When a number looks wrong, you need to know what produced it; when data changes,

you need to know what to rebuild. The lineage.py graph answers both:

python
from data_versioning import LineageGraph

g = LineageGraph()
g.add_stage("prepare", deps=["data/raw"], outs=["data/prepared"])
g.add_stage("train", deps=["data/prepared"], outs=["models/model.pkl"],
            metrics=["metrics.json"])

# "where did the model come from?" (upstream, in execution order)
print(g.provenance("dataset:models/model.pkl"))

# "if raw data changes, what must I recompute?" (everything downstream)
print(g.impacted_by("dataset:data/raw"))

# render it
open("lineage.dot", "w").write(g.to_dot())   # dot -Tpng lineage.dot -o lineage.png

Provenance is your audit trail; impact analysis is how you scope a re-run without

blindly rebuilding the world.


7. The reproducibility checklist

Before you publish a result, confirm every box:

  • [ ] Data is pinned. dvc.lock is committed, or you have recorded the

tree_hash of every input dataset in the run manifest.

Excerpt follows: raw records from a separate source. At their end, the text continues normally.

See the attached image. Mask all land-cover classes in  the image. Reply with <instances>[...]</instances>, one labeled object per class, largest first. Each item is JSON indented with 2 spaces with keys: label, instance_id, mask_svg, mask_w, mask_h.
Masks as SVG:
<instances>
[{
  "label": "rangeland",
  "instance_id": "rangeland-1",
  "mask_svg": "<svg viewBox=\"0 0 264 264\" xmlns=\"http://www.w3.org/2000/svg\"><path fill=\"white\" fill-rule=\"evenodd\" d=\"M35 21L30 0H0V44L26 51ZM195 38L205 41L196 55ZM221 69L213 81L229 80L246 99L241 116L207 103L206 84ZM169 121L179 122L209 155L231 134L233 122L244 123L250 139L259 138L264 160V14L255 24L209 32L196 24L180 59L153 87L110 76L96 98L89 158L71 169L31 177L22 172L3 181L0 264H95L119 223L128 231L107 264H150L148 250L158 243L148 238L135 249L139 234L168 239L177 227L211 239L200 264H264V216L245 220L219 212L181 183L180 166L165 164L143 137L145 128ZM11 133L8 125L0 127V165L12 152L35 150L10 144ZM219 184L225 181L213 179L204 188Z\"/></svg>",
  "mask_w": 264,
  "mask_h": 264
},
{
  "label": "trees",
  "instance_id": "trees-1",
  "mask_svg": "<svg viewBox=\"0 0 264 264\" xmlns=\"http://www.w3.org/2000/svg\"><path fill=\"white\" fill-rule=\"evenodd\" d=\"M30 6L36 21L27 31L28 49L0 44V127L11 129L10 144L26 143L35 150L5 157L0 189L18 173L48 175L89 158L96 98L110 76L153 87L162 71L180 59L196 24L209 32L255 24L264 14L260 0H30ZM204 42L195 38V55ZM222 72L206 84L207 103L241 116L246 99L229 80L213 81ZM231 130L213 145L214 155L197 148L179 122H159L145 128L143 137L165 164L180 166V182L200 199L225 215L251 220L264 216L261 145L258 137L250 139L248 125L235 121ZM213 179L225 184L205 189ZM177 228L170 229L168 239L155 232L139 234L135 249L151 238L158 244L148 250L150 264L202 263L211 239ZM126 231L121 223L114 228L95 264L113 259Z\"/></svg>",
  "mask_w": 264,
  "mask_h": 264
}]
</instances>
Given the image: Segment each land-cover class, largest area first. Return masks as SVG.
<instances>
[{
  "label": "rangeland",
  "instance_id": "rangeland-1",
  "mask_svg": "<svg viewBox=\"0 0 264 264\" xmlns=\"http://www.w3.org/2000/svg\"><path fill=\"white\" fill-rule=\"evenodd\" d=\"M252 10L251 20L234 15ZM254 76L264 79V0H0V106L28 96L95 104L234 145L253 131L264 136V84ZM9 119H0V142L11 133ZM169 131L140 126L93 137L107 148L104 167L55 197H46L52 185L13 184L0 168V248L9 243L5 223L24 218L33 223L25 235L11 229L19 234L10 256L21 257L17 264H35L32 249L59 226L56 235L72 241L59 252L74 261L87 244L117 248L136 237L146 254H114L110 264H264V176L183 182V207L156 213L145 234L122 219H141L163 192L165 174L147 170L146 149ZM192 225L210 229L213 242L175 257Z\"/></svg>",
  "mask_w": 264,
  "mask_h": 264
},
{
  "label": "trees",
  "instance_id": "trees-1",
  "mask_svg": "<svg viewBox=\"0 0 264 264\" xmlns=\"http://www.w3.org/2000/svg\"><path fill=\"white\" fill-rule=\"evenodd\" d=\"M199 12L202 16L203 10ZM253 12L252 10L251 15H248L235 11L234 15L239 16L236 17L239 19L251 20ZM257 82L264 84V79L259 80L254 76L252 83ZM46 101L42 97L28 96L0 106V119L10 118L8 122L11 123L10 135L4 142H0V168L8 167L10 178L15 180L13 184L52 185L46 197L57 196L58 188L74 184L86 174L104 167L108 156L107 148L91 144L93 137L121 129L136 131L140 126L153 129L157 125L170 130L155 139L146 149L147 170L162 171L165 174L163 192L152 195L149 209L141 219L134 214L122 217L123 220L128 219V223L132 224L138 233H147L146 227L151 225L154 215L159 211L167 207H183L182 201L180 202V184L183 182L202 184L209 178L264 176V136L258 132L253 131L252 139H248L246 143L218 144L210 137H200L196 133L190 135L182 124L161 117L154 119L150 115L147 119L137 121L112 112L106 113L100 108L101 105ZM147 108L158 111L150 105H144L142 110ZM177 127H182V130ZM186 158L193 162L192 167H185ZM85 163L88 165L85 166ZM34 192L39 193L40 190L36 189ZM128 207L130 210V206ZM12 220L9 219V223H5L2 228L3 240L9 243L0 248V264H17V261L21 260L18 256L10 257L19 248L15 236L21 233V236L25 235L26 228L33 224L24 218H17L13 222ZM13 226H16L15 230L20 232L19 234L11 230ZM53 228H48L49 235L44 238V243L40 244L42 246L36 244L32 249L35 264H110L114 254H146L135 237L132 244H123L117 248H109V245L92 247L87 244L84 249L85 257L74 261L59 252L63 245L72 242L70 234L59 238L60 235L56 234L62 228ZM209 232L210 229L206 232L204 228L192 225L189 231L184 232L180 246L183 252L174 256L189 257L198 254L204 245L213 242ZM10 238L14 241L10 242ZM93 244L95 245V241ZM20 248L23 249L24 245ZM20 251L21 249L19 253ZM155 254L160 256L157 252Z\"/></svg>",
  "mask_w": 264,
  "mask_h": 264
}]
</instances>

  • [ ] Code is pinned. The git commit is clean (git_dirty is false in the

captured environment) and pushed.

  • [ ] Config is pinned. Every hyperparameter lives in params.yaml (tracked

by DVC), not hard-coded in a script.

  • [ ] Seeds are set at the very start of the run via set_global_seeds, and

PYTHONHASHSEED is exported in the launcher.

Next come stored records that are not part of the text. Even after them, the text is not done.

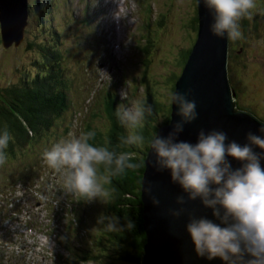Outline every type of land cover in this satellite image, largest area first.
<instances>
[{
    "label": "rangeland",
    "instance_id": "1",
    "mask_svg": "<svg viewBox=\"0 0 264 264\" xmlns=\"http://www.w3.org/2000/svg\"><path fill=\"white\" fill-rule=\"evenodd\" d=\"M52 2L55 9L50 11L55 15L51 25L59 34L55 43L63 56L67 108L39 138L15 147L14 155H5L0 163V264L4 260L5 264H66L63 257L67 252L56 241L55 228L69 235L73 251L79 246L88 247L87 239L96 240L101 227L98 218H111L112 211L97 198L85 201L76 194L63 193L62 179L48 173L50 169L40 154L69 133L88 131L94 133L90 143L107 147V92L115 97V107L129 100H143L149 90L164 102L173 76H179L182 70L176 64L177 57L196 38L187 26L195 15L193 0ZM255 2L251 15L255 21L247 18L241 39L231 43L236 57L233 54L228 67L237 92L233 98L235 108L264 119V1ZM28 20L26 38L17 47L4 48L0 31V86L15 83L27 70L25 76L34 72L30 62L36 53L27 48L25 40L35 34L44 38V33L38 35V25L30 16ZM163 113L164 109L159 112V124ZM98 175H108L103 166ZM103 187L109 196L110 183ZM9 188L16 191L10 194ZM76 213L82 223L75 221ZM25 219L34 227L23 224ZM66 225L72 227L71 233Z\"/></svg>",
    "mask_w": 264,
    "mask_h": 264
},
{
    "label": "clouds",
    "instance_id": "2",
    "mask_svg": "<svg viewBox=\"0 0 264 264\" xmlns=\"http://www.w3.org/2000/svg\"><path fill=\"white\" fill-rule=\"evenodd\" d=\"M197 3L212 14L209 31L232 41L242 37L239 21L251 18L256 9L255 0H197ZM190 94V89L165 92L164 103L170 109L166 118L171 120L174 106L178 119L171 123L164 136L155 131L149 137L141 133L146 117L152 115L151 107L143 100L118 103L114 116L126 132L120 137V144L146 147V155L140 162L144 169L167 170L170 182L185 194L175 197L176 207L169 208L168 214L173 218L186 216L184 230L197 258L207 261L219 258L223 264H264V167L261 164L264 122H260L256 133H245L243 144L230 140L219 129H199L194 143L178 140L184 125L197 118L196 102L187 98ZM121 99L127 100V97ZM93 137L92 131L69 133L51 143L40 155L49 169L61 175L63 193L76 194L85 201L97 198L107 204L108 192L103 185L109 183V177L140 164L131 163L132 157L127 151L93 145L89 142ZM12 139L7 127H0V163ZM149 153L152 158L146 159ZM232 160L239 166L233 167ZM100 166L108 175H98ZM140 185L151 203L158 205L159 200L151 195V183L142 178ZM15 191L13 188L10 194ZM190 201H199L203 208L210 209L212 219L187 211L184 206ZM22 222L34 225L26 219ZM97 223L106 231L120 230L115 217L101 215ZM124 227L131 229L134 225L128 221ZM56 241L60 247L62 242L66 246L61 238L57 237Z\"/></svg>",
    "mask_w": 264,
    "mask_h": 264
},
{
    "label": "trees",
    "instance_id": "3",
    "mask_svg": "<svg viewBox=\"0 0 264 264\" xmlns=\"http://www.w3.org/2000/svg\"><path fill=\"white\" fill-rule=\"evenodd\" d=\"M196 1L193 0L195 15L187 25L194 32L197 31L198 26ZM52 5V0H32V5L30 6L31 17L38 25V35L44 33V38L39 39V36L35 34L32 38L25 40L27 48L36 53L30 62L34 72L30 74L29 71L28 76H25L24 73L27 70L15 83L0 86V127L6 126L13 137L5 150L4 156H13L15 147L19 148L27 143L29 145L31 141L39 138L54 125L55 120L67 108H65L66 83L63 78L64 74H62L63 56L57 47L58 44L55 43L59 34L57 28L51 25L52 17L55 15L50 11L52 10ZM262 7H264L263 2ZM248 19L255 21L254 17ZM245 24H247V18H244L243 23L240 25L242 33H244ZM48 36L51 41L46 40ZM232 42V40L229 42L230 53L228 61L234 58L235 55L231 46ZM191 46L181 56L179 54L177 61L175 60L176 64L178 62V65L182 68L188 59ZM170 72L169 68L168 74ZM228 72L231 77L229 67ZM230 77L229 79L231 80ZM172 79L170 89L174 90V84L178 76H173ZM230 82L233 86L232 80ZM107 94L109 99L106 100V111L110 120L108 138L106 139L107 147L117 151L129 152L132 157L130 162L139 163L140 166L125 168L123 171L110 176L111 194L109 203L105 206L112 211L113 217L116 218V226L120 230L110 232L101 226L95 241H90L86 237L89 246H79L74 250V258L71 260L72 264H78L81 261H98L104 264H107V261L112 264H141L145 232L143 230V206L140 185L144 167L140 162L144 159L147 149L146 147L135 148L120 144V137L125 135L126 132L119 126L114 116L115 97L110 92H107ZM143 101L152 110V115L146 117L141 129V133L145 137H149L153 131L157 132L158 125H166L170 122L166 118L169 116L170 109L151 90L145 93ZM162 109H164V113L162 114V122L159 124L158 117ZM128 221L133 223V228L124 227ZM62 240L66 241V238H62ZM66 243L70 246L69 242L66 241Z\"/></svg>",
    "mask_w": 264,
    "mask_h": 264
},
{
    "label": "water",
    "instance_id": "4",
    "mask_svg": "<svg viewBox=\"0 0 264 264\" xmlns=\"http://www.w3.org/2000/svg\"><path fill=\"white\" fill-rule=\"evenodd\" d=\"M25 1L0 0V31L4 48L12 45L17 47L24 39L28 23V16L23 11ZM197 8L198 38L182 74L174 84L177 91L191 90L187 98L195 100L197 118L184 125L177 139L194 143L199 129H219L223 130L230 140L243 144L245 133H256L262 121L249 112L235 108L225 71L227 39L216 37L209 31V24L212 22L210 10L198 3ZM177 119L173 106L170 122L160 127L157 134L167 135L171 123ZM151 158L149 153L146 159ZM231 162L233 167L239 166L236 161ZM261 164L264 167V161ZM143 179L151 183V195L159 200V204L153 205L148 194L141 190L143 230L147 237L141 264H223L219 258L211 261L197 258L184 230L186 216L173 218L168 214L169 208L176 207L175 197L185 195L178 185L170 182L168 171L158 172L148 167ZM184 207L195 215L212 219L211 210L203 208L199 201L187 202Z\"/></svg>",
    "mask_w": 264,
    "mask_h": 264
},
{
    "label": "bare ground",
    "instance_id": "5",
    "mask_svg": "<svg viewBox=\"0 0 264 264\" xmlns=\"http://www.w3.org/2000/svg\"><path fill=\"white\" fill-rule=\"evenodd\" d=\"M118 2H120V0H118ZM32 5V1H31V3H30V0H26L25 1V3H24V8H23V11H24V14H27V16H30V18H32L31 17V15H30V12H31V9H30V6ZM51 9H55V6H54V4L51 6ZM10 10H11V8H10ZM196 12H197V17H198V8H197V3H196ZM114 20V19H113ZM27 22H29V20L27 21ZM27 25H28V23H27ZM27 27V26H26ZM198 30H199V22H198V26H197V31L195 32V34H196V38H195V40H194V43L192 44V46H191V50H190V53H189V56H190V54H191V52H192V50H193V47H194V45H195V43H196V41H197V38H198ZM25 32V31H24ZM24 38H26V36L24 35ZM24 40V39H23ZM106 42V41H105ZM230 40H228L227 39V46H226V62H225V71H226V79H227V83H228V87H229V89H230V93H231V96H232V98H235L236 97V95H237V92H236V90H233V87H232V85H231V82H230V79H229V72H228V56H229V53H230ZM1 43H2V40H1ZM22 43V42H21ZM106 44H107V42H106ZM105 49H107V48H105ZM189 56H188V58H189ZM188 60V59H187ZM186 63H187V61H186ZM186 63L184 64V66H183V68H182V70H181V73H180V75L182 74V71L184 70V67H185V65H186ZM180 75L178 76V78L180 77ZM178 80V79H177ZM176 80V81H177ZM174 89H175V86H174ZM257 118V117H256ZM258 120H260V121H262V122H264V119H260V118H257ZM162 126H164V124L163 125H158V129H157V132L156 133H158V130H159V128L160 127H162ZM145 170L146 169H144V172H145ZM51 172V176L52 177H54V178H61V175L59 174V173H57V172H55V171H53V170H49V172L48 173H50ZM144 172H143V174H144ZM62 192H63V189L61 190ZM110 196V195H109ZM109 196H108V200H109ZM69 204H73L72 202H70ZM74 207H75V205H74ZM73 211V209L71 210H69V212H72ZM77 213H76V215L74 216V219H75V221H77V222H80V223H82V220L80 219V218H77ZM66 229H67V231L69 230V232L71 233V230H72V227L71 226H69V225H66V226H64ZM54 232H55V234H56V236L59 238V240H60V238L62 239V238H66V241L68 242V236L69 235H67L65 232H60L58 229H56L55 228V230H54ZM85 232L86 233H88L87 232V230H85ZM69 233V234H70ZM66 241H65V243H66ZM67 244L68 243H66V246L64 245V244H62L61 243V249L63 250V251H66L67 252V255L66 256H64L63 257V260H64V262L66 263V264H72L71 263V260L74 258V256H73V253H74V251H72V249H71V247L68 245V247H67ZM147 244V237H146V235H145V244L144 245H146ZM145 253V251H144V248H143V251H142V254H144ZM141 257H142V255H141ZM82 262H98V261H81L80 263H82ZM80 263H78V264H80ZM98 263H100V262H98Z\"/></svg>",
    "mask_w": 264,
    "mask_h": 264
},
{
    "label": "flooded vegetation",
    "instance_id": "6",
    "mask_svg": "<svg viewBox=\"0 0 264 264\" xmlns=\"http://www.w3.org/2000/svg\"><path fill=\"white\" fill-rule=\"evenodd\" d=\"M232 73V72H231ZM230 77V76H229ZM231 81V80H230ZM233 87V90H235V88H234V86H232Z\"/></svg>",
    "mask_w": 264,
    "mask_h": 264
}]
</instances>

  • [ ] Environment is captured with RunEnvironment.capture() and saved as an

artifact.

  • [ ] Determinism is verified. Hash a key output directory twice with

hash_directory; the tree_hash must match. If it does not, fix the

non-determinism before trusting the number.

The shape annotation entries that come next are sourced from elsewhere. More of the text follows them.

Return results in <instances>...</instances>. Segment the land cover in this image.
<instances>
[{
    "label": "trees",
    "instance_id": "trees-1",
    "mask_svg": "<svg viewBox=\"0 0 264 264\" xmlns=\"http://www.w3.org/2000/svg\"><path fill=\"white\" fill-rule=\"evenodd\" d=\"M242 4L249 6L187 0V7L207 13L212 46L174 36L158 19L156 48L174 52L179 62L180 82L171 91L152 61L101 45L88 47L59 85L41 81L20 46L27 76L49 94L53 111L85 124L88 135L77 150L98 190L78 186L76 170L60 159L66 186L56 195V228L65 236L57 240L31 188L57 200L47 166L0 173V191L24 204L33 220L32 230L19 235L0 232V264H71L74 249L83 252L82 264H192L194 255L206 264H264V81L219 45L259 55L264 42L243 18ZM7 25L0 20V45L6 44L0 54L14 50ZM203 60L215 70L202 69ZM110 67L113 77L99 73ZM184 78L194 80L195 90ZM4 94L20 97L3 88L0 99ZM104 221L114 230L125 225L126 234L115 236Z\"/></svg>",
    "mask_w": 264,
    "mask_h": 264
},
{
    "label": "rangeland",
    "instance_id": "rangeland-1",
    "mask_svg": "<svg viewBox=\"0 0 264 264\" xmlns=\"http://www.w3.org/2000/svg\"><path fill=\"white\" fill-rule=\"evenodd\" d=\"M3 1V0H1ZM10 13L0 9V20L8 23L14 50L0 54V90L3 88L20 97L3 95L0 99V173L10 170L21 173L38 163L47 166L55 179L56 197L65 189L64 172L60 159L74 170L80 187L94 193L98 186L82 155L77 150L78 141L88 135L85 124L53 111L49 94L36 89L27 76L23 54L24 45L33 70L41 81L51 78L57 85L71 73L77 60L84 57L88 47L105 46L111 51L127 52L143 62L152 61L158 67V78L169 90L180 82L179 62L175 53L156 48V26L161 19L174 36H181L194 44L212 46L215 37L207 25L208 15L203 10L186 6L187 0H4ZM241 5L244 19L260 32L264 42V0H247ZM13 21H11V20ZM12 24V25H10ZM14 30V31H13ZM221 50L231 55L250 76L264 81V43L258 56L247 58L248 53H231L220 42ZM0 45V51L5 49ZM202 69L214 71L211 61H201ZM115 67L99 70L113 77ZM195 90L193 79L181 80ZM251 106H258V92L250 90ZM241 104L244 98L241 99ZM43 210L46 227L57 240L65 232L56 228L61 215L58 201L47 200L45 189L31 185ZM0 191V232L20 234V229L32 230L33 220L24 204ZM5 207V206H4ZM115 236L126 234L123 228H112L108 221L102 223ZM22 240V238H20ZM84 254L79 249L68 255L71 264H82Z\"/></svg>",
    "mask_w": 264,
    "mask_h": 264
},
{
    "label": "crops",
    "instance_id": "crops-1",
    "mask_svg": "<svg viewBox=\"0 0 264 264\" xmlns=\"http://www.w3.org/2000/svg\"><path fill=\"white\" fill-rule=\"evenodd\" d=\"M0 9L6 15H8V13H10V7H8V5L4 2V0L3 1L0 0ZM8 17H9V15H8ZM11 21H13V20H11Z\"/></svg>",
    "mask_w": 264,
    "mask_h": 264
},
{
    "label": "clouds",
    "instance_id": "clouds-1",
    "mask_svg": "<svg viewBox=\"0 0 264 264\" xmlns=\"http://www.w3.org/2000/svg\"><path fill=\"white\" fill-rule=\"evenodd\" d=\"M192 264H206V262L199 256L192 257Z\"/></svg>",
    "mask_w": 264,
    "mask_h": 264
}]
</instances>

  • [ ] The manifest is committed. One run_manifest.json links data + code +

config + environment + metrics.


8. A minimal reproducible run, start to finish

python
from data_versioning import (
    set_global_seeds, RunEnvironment, RunManifest, hash_directory,
)

SEED = 42
set_global_seeds(SEED)                                  # 1. determinism

params = {"n_estimators": 200, "max_depth": 8}          # 2. config
# ... run prepare -> featurize -> train -> evaluate ...
metrics = {"roc_auc": 0.913}

env = RunEnvironment.capture(seed=SEED, params=params,  # 3. environment
                             track_packages=["numpy", "scikit-learn"])

manifest = RunManifest(run_id="run-2026-001", environment=env)
manifest.add_dataset("data/raw", hash_directory("data/raw").tree_hash)  # 4. data
manifest.metrics = metrics
manifest.save("artifacts/run_manifest.json")            # 5. record it

Commit the manifest, git push, dvc push, and your result is reproducible by

anyone with read access to the repo and the remote.